Remove lines that contain matching values from csv.

by urbs33 (Novice)
on Oct 08, 2012 at 15:56 UTC
urbs33 has asked for the wisdom of the Perl Monks concerning the following question:

Perl Monks,

I am looking for some input on filtering a csv to unique records based on a specified field. I have a list of records that may exist on multiple servers. I am generating a list of the files, and some additional information about them, including the server that they reside on. I only want to output one record of the file, even if it is one multiple servers. Let's suppose that the field to match is field one. I will have something like this.,


There are thousands of lines in this file. If one fo the files from this report is copied to another server, the unique_names will match, but the server name will not.
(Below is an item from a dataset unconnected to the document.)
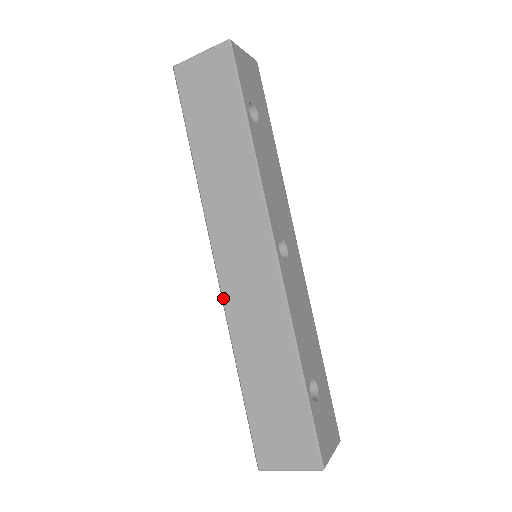
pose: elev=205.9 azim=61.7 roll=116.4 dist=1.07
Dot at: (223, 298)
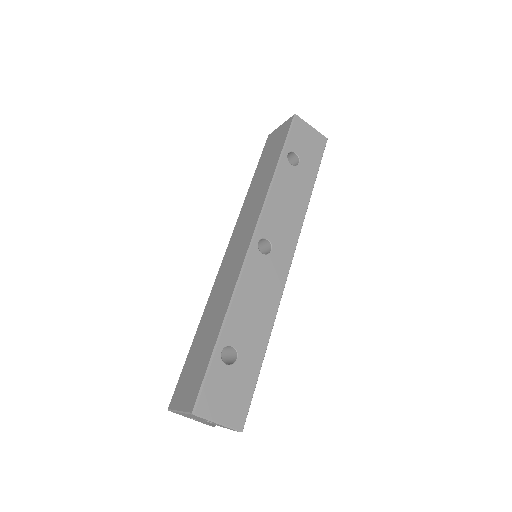
Dot at: (217, 274)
I only want one record of each unique_name considered int his report and do not care from which server name. This is a unix OS, so if there is an easier way to do it with awk, sort|uniq, or other native commands, I am open to that. I'm just kinda stumped since the rest of the line will not match exactly.
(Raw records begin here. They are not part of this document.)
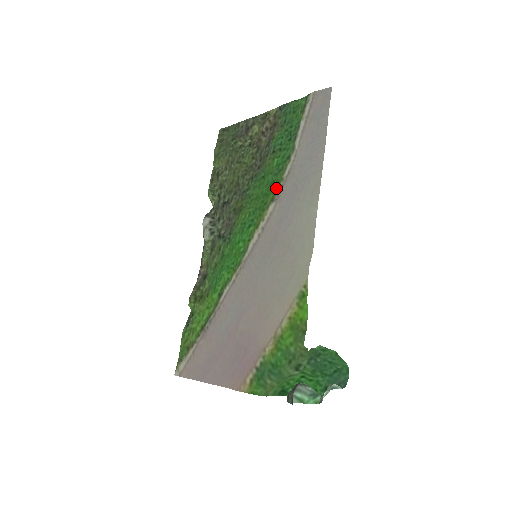
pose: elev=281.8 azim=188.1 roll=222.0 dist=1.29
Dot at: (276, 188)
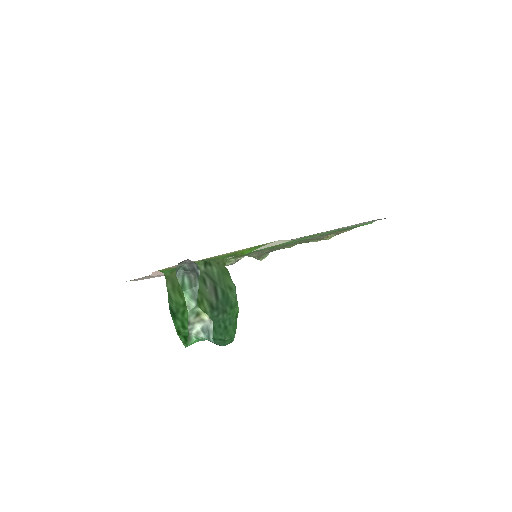
Dot at: (308, 236)
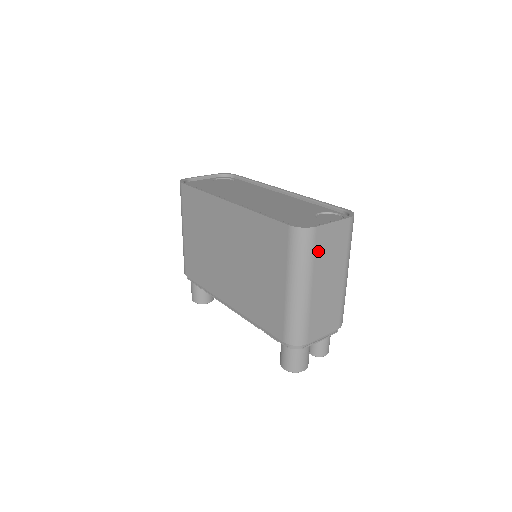
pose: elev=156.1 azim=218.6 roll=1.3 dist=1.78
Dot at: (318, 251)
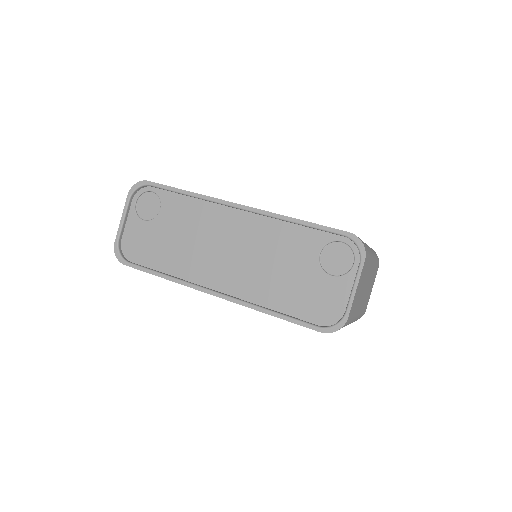
Dot at: (354, 310)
Re: Remove lines that contain matching values from csv.
by Anonymous Monk on Oct 08, 2012 at 16:01 UTC
Re: Remove lines that contain matching values from csv.
by BrowserUk (Pope) on Oct 08, 2012 at 16:09 UTC

    perl -F, -anle"++$uniq{$F[0]} == 1 and print" infile > outfile

Re: Remove lines that contain matching values from csv.
by fluffyvoidwarrior (Monk) on Oct 09, 2012 at 15:52 UTC
    Perhaps I'm missing the point of your question but.....
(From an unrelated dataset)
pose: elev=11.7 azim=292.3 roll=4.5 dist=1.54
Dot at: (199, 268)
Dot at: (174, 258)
    If the fields are ordered as you seem to suggest and the unique id is in position 1 (so you can short circuit for speed - otherwise you'd have to regex a whole line - slower than anchoring at start or substr) can't you just treat the csv files as text files, ie a bunch of arrays. Parse each one and compare position 1 (the id field) with a cumulative output array for uniqueness. So long as the output is less than about 100,000 not-huge lines Perl should do this in a few seconds per input file (if you've optimised your code).

    For obvious reasons simple textfile handling is a lot faster than using CSV libraries)

    I wouldn't know how to do this with a one-liner but I don't see why you would have to. Maybe it's not the neatest of solutions but it is a guaranteed, self contained solution for half hours work, that other people will easily understand in the future.